その魔物が倒れた先に、魔物達と戦うルイスと、アレクを抱きしめて守る王妃と侍女達の姿があった。




「アレクーーー!!」



「・・・?は、はうえ?」


「アレク!!」




対人間用の認識阻害ローブを着ていたことを思い出し、被っていたフードを取って顔を出す。

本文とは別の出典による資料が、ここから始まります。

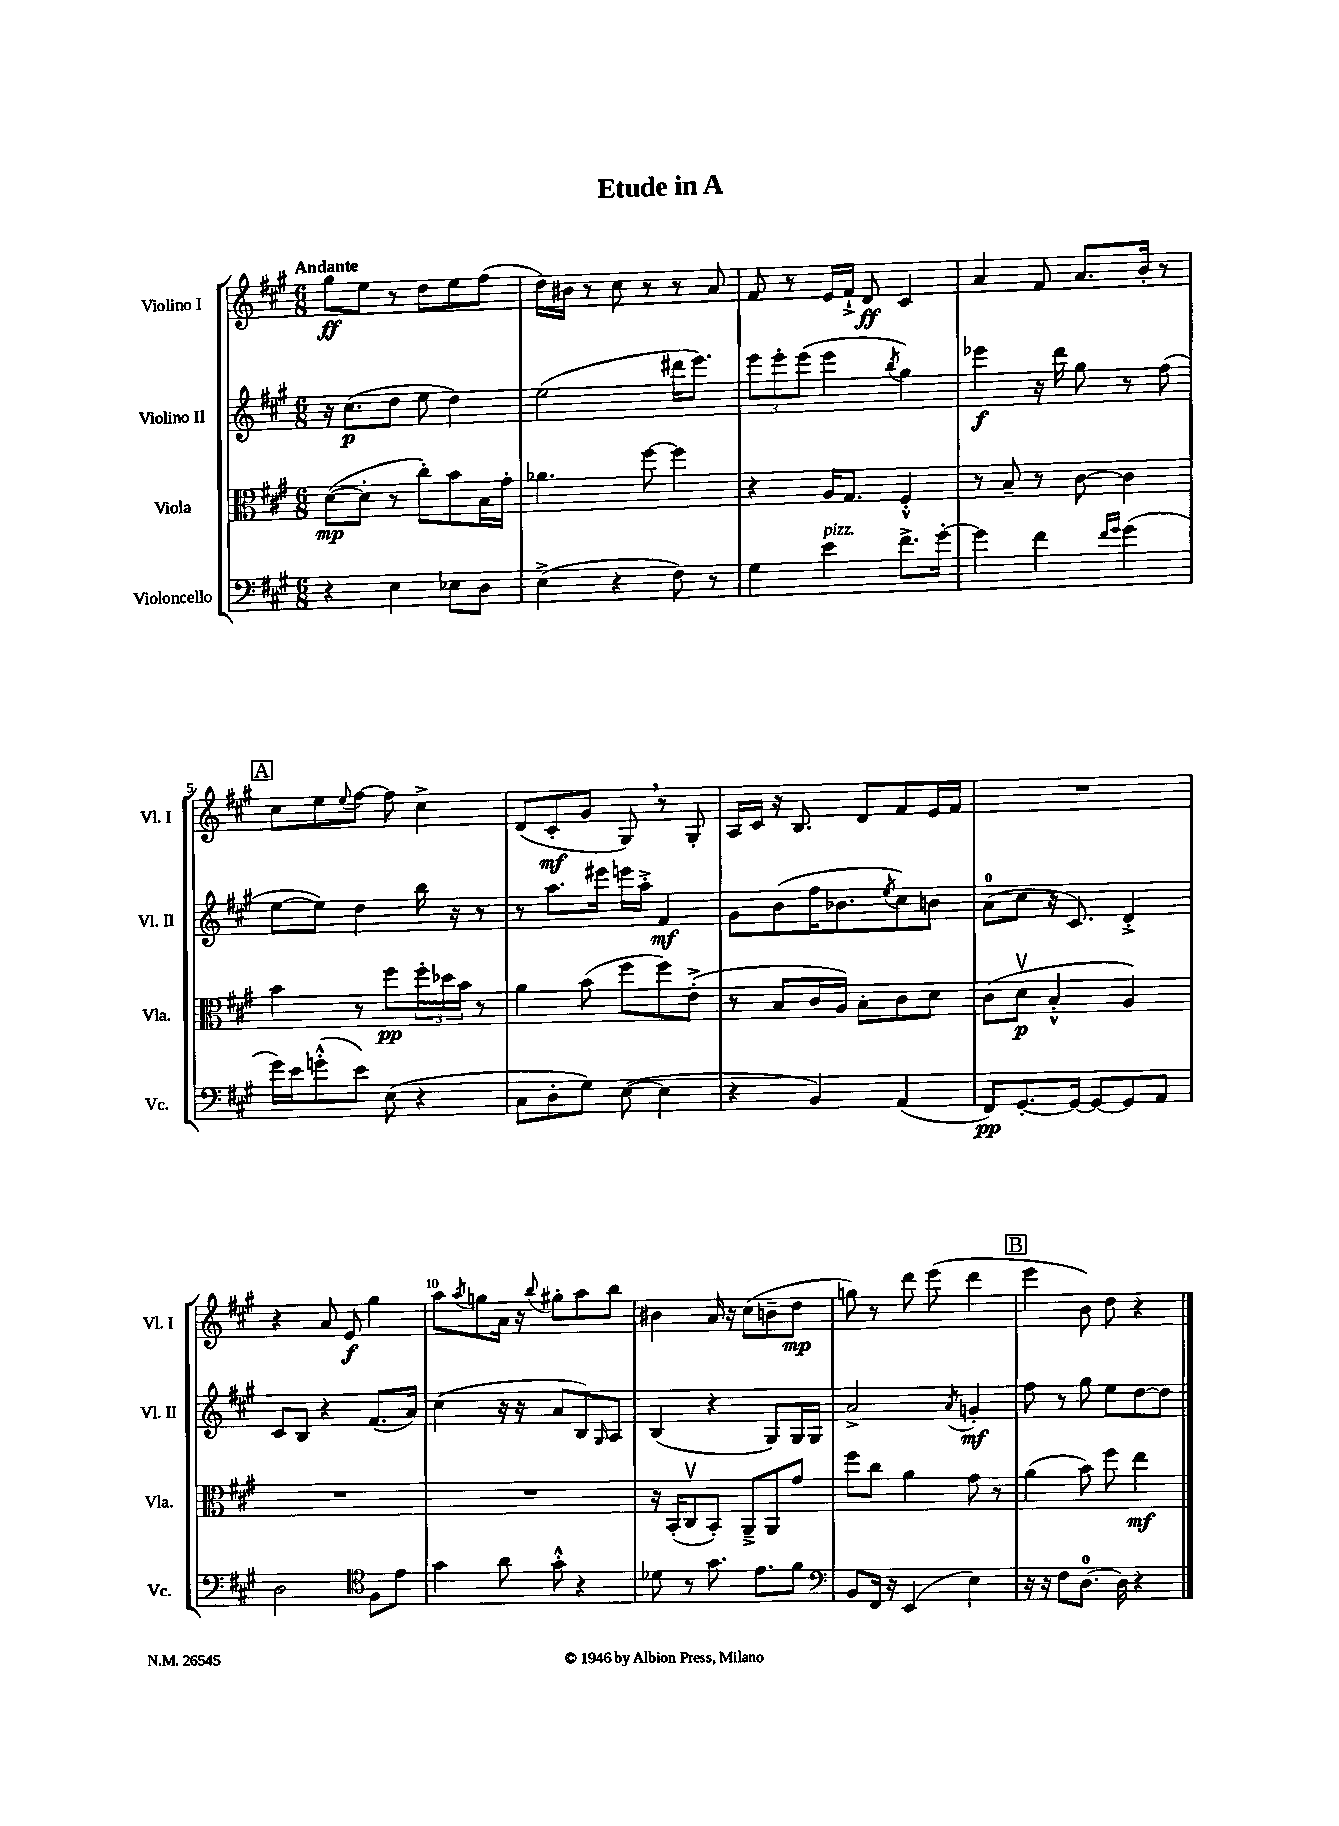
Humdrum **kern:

**kern	**dynam	**kern	**dynam	**kern	**dynam	**kern	**dynam
*part4	*part4	*part3	*part3	*part2	*part2	*part1	*part1
*staff4	*staff4	*staff3	*staff3	*staff2	*staff2	*staff1	*staff1
*I"Violoncello	*	*I"Viola	*	*I"Violino II	*	*I"Violino I	*
*I'Vc.	*	*I'Vla.	*	*I'Vl. II	*	*I'Vl. I	*
*clefF4	*	*clefC3	*	*clefG2	*	*clefG2	*
*k[f#c#g#]	*	*k[f#c#g#]	*	*k[f#c#g#]	*	*k[f#c#g#]	*
*M6/8	*	*M6/8	*	*M6/8	*	*M6/8	*
=1	=1	=1	=1	=1	=1	=1	=1
!	!	!	!	!	!	!LO:TX:a:B:t=Andante	!
4r	.	([8d\L	mp	16r	.	8gg#\L	ff
.	.	.	.	(8.cc#\L	p	.	.
.	.	8d'\J]	.	.	.	8ee\J	.
4E\	.	8r	.	8dd\J	.	8r	.
.	.	8cc#'\L)	.	8ee\	.	8dd\L	.
8E-X\L	.	8b\	.	4dd\)	.	8ee\	.
8D\J	.	16B\L	.	.	.	(8ff#\J	.
.	.	16g#'\JJ	.	.	.	.	.
=2	=2	=2	=2	=2	=2	=2	=2
(4E^\	.	4.a-X\	.	(2ee\	.	16dd\LL)	.
.	.	.	.	.	.	16b#X\JJ	.
.	.	.	.	.	.	8r	.
4r	.	.	.	.	.	8cc#\	.
.	.	[8ff#\	.	.	.	8r	.
8F#\)	.	4ff#\]	.	16ddd#X\KL	.	8r	.
.	.	.	.	8.eee\J)	.	.	.
8r	.	.	.	.	.	8a/	.
=3	=3	=3	=3	=3	=3	=3	=3
4G#\	.	4r	.	12eee\L	.	8f#/	.
.	.	.	.	12eee'\	.	.	.
.	.	.	.	.	.	8r	.
.	.	.	.	(12eee\J	.	.	.
!LO:TX:a:i:t=pizz.	!	!	!	!	!	!	!
4e\	.	16A/KL	.	4eee\	.	16e/LL	.
.	.	8.G#/J	.	.	.	16f#`^/JJ	.
.	.	.	.	.	.	8d/	ff
.	.	.	.	8qbb/	.	.	.
8.f#^\L	.	4F#'^^/	.	4gg#\)	.	4c#/	.
[16g#'\Jk	.	.	.	.	.	.	.
=4	=4	=4	=4	=4	=4	=4	=4
4g#\]	.	8r	.	4eee-X\	f	4a/	.
.	.	8B~/	.	.	.	.	.
4f#\	.	8r	.	16r	.	8f#/	.
.	.	.	.	16ddd\	.	.	.
.	.	[8c#\	.	8gg#\	.	8.a/L	.
16qqf#/LL	.	.	.	.	.	.	.
16qqg#/JJ	.	.	.	.	.	.	.
(4g#\	.	4c#\]	.	8r	.	.	.
.	.	.	.	.	.	16b'/Jk	.
.	.	.	.	(8ff#\	.	8r	.
!!LO:LB:g=z
!!LO:REH:place=s1:t=A
=5	=5	=5	=5	=5	=5	=5	=5
16g#\LL)	.	4b\	.	[8ee\L	.	8cc#\L	.
16e\J	.	.	.	.	.	.	.
(8gn'^^\	.	.	.	8ee\J])	.	8ee\	.
.	.	.	.	.	.	8qqee/	.
8e\J)	.	8r	.	4dd\	.	[8ff#\J	.
(8E\	.	8ff#\L	pp	.	.	8ff#\]	.
4r	.	24ff#'\L	.	16bb\	.	4cc#^\	.
.	.	24dd-X\	.	.	.	.	.
.	.	.	.	16r	.	.	.
.	.	24b\JJ	.	.	.	.	.
.	.	8r	.	8r	.	.	.
=6	=6	=6	=6	=6	=6	=6	=6
8C#\L	.	4a\	.	8r	.	(8d/L	.
8D'\	.	.	.	8.aa\L	.	8c#'/	mf
8G#\J)	.	(8b\	.	.	.	8g#/J	.
.	.	.	.	16eee#X\Jk	.	.	.
([8E\	.	8ff#\L	.	16eeen\LL	.	8G#,/)	.
.	.	.	.	16aa'^\JJ	.	.	.
4E\]	.	8ff#\)	.	4f#/	mf	8r	.
.	.	(8e'^\J	.	.	.	8G#'/	.
=7	=7	=7	=7	=7	=7	=7	=7
4r	.	8r	.	8g#\L	.	16A/LL	.
.	.	.	.	.	.	16c#/JJ	.
.	.	8B/L	.	(8b\	.	16r	.
.	.	.	.	.	.	8.B/	.
4BB/)	.	16c#/L	.	16ff#\K	.	.	.
.	.	16A/JJ)	.	8.b-X\	.	.	.
.	.	8B'\L	.	.	.	8d/L	.
.	.	.	.	8qee/	.	.	.
(4AA/	.	8c#\	.	8cc#\)	.	8f#/	.
.	.	8d\J	.	8bn\J	.	16e/L	.
.	.	.	.	.	.	16f#/JJ	.
=8	=8	=8	=8	=8	=8	=8	=8
8FF#/L)	pp	(8c#\L	.	(8a\L	.	2.r	.
[8.GG#'/	.	8dv\J	p	8cc#\J	.	.	.
.	.	4B'^^/	.	16r	.	.	.
16GG#/Jk_	.	.	.	8.c#/)	.	.	.
8GG#/L_	.	.	.	.	.	.	.
8GG#/]	.	4A/)	.	4d'^/	.	.	.
8AA/J	.	.	.	.	.	.	.
!!LO:LB:g=z
=9	=9	=9	=9	=9	=9	=9	=9
2D\	.	2.r	.	8c#/L	.	4r	.
.	.	.	.	8B/J	.	.	.
.	.	.	.	4r	.	8a/	.
.	.	.	.	.	.	8e/	f
*clefC4	*	*	*	*	*	*	*
8F#\L	.	.	.	(8.f#/L	.	4gg#\	.
8e\J	.	.	.	.	.	.	.
.	.	.	.	16a/Jk)	.	.	.
=10	=10	=10	=10	=10	=10	=10	=10
4g#\	.	2.r	.	(4cc#\	.	8aa\L	.
.	.	.	.	.	.	8qaa/	.
.	.	.	.	.	.	8ggn\	.
8a\	.	.	.	16r	.	16a\Jk	.
.	.	.	.	16r	.	16r	.
.	.	.	.	.	.	8qqbb/	.
8g#'^^\	.	.	.	8a/L	.	8gg#X'\L	.
4r	.	.	.	8B/)	.	8aa\	.
.	.	.	.	16qqG#/	.	.	.
.	.	.	.	8A/J	.	8bb\J	.
=11	=11	=11	=11	=11	=11	=11	=11
8d-X\	.	16r	.	(4B/	.	4b#X\	.
.	.	(16BB'/KL	.	.	.	.	.
8r	.	8C#v/	.	.	.	.	.
8.g#\	.	8BB'/J)	.	4r	.	16a/	.
.	.	.	.	.	.	16r	.
.	.	8AA~^/L	.	.	.	(8cc#\L	.
8.e\L	.	.	.	.	.	.	.
.	.	8AA/	.	8G#/L)	.	8bn~\	.
8f#\J	.	8g#/J	.	16G#/L	.	8dd\J	mp
.	.	.	.	16G#/JJ	.	.	.
=12	=12	=12	=12	=12	=12	=12	=12
*clefF4	*	*	*	*	*	*	*
8BB/L	.	8ff#\L	.	2a^/	.	8ggn\)	.
16FF#/Jk	.	8cc#\J	.	.	.	8r	.
16r	.	.	.	.	.	.	.
(4EE/	.	4a\	.	.	.	8ddd\	.
.	.	.	.	.	.	(8eee\	.
.	.	.	.	8qa/	.	.	.
4E\)	.	8g#\	.	4gn'/	mf	4ddd\	.
.	.	8r	.	.	.	.	.
!!LO:REH:place=s1:t=B
=13	=13	=13	=13	=13	=13	=13	=13
16r	.	(4a\	.	8ff#\	.	4eee\	.
16r	.	.	.	.	.	.	.
8F#\L	.	.	.	8r	.	.	.
[8.D\J	.	8b\)	.	8gg#\	.	8b\)	.
.	.	8ff#\	.	8ee\L	.	8dd\	.
16D\]	.	.	.	.	.	.	.
4r	.	4ee\	mf	[8dd\	.	4r	.
.	.	.	.	8dd\J]	.	.	.
==	==	==	==	==	==	==	==
*-	*-	*-	*-	*-	*-	*-	*-
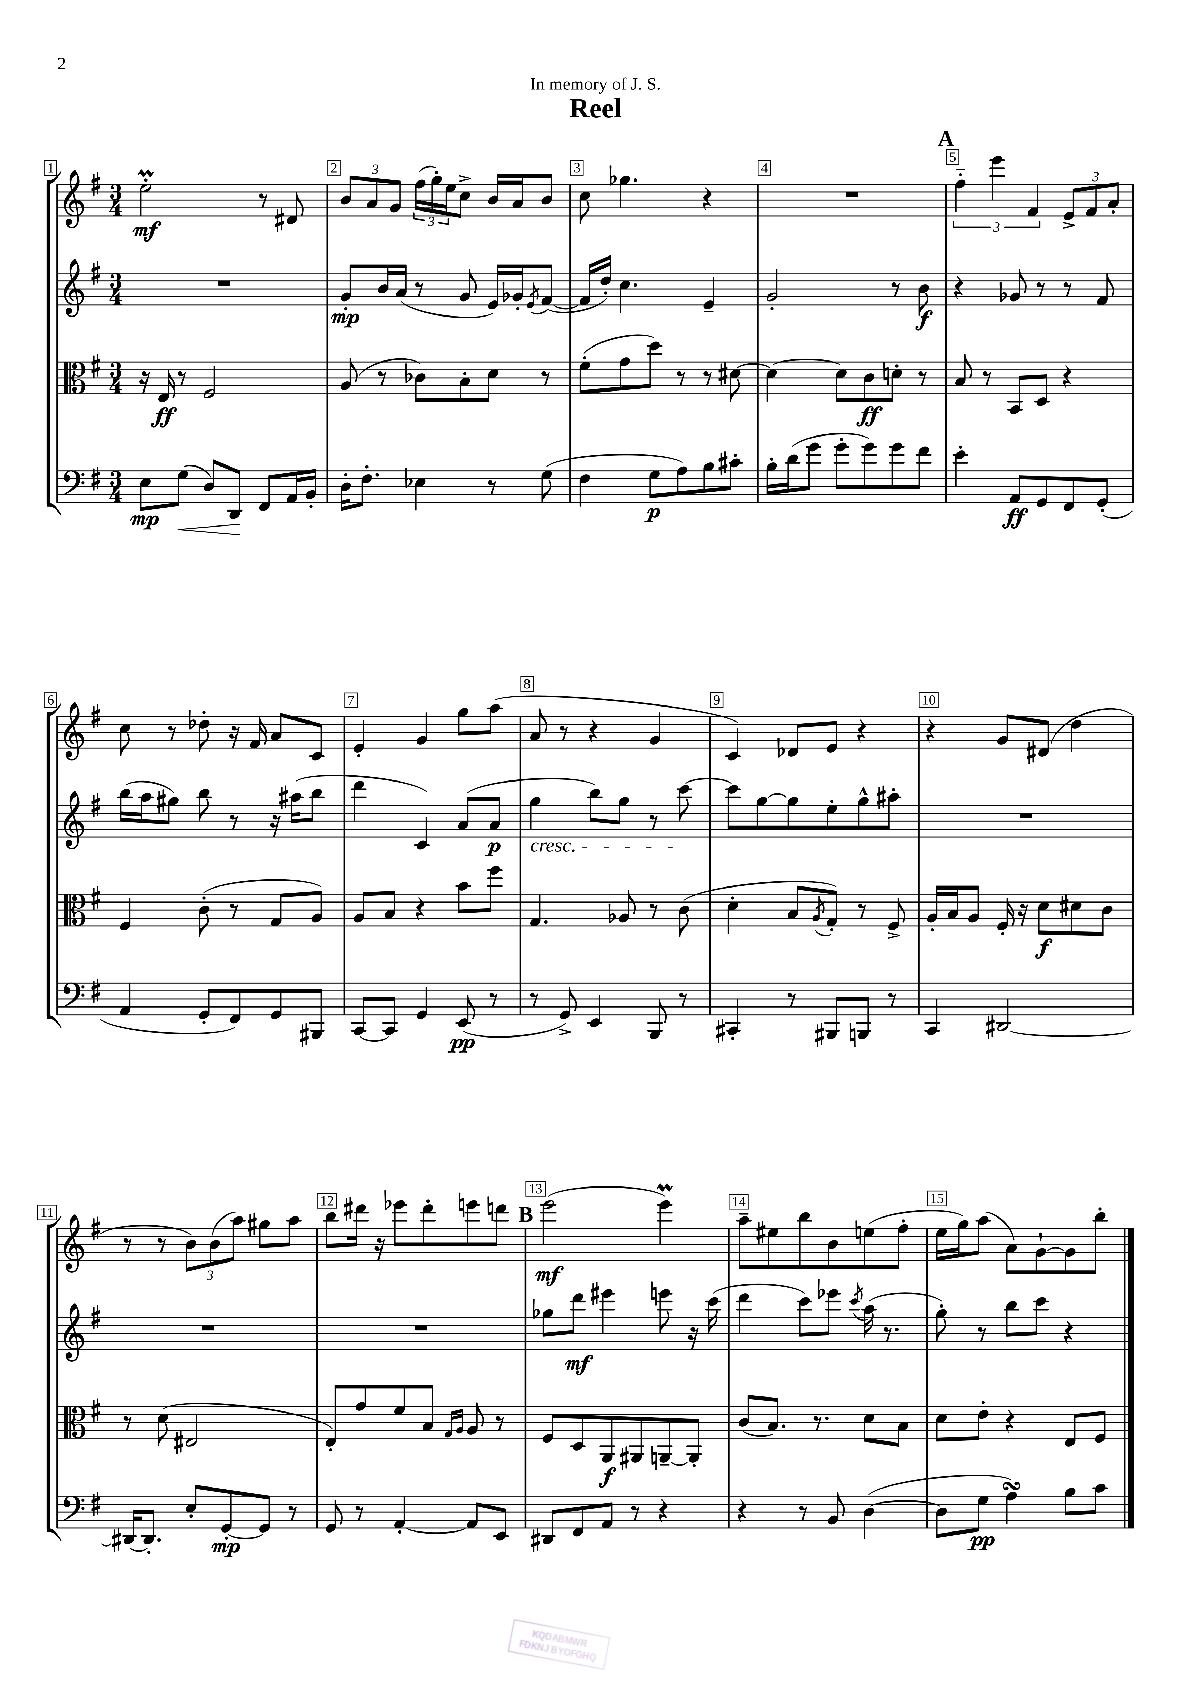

すると、私の顔を視界に捉えたアレクは表情をクシャリと歪めたあと、大泣きしだした。



「うああああああん!ははうえ~!」



私の方に必死に手を伸ばして駆け寄ろうとする体を王妃が抑える。



「ダメよアレクセイ!まだ魔物がいるから・・・っ」


「ははうえ~!!」



「アレクセイ!もう少しで終わるから待っててくれ!」




そう言ってルイスや護衛騎士達は目の前に立ちはだかる魔物を次々と切り倒していく。とてもじゃないが子供に見せる光景ではない。悪夢になりそうだ。



それでも今は生きる為に戦わなければならない。


私達も間にいる魔物達を倒しながら前に進んでいく。



そして───、






「ははうえ~!!」


「アレク!!」





やっと会えた・・・っ、


良かった無事で。




広くて長い廊下を駆けて行く。


そして、2人の距離が10メートルくらいになった時だった。



突然廊下の窓ガラスが割れ、一匹の飛行型の魔物がアレクに襲いかかろうと口を開いた。



「レティシア様!!」




勝手に体が動いた。


諜報部隊の彼が止めるのも聞かずに、前に飛び込んでアレクを抱きしめる。



全てが数秒の間に起きた事で、魔法を詠唱する時間もなかったから本能的に体が動いたんだと思う。



アレクは絶対死なせない。



魔物からアレクを隠すように抱きしめ直して、噛まれる事を覚悟したその時────、




『レティシア』





聞いたことのない誰かの声に呼ばれ、



目の前の景色が真っ白に変わった。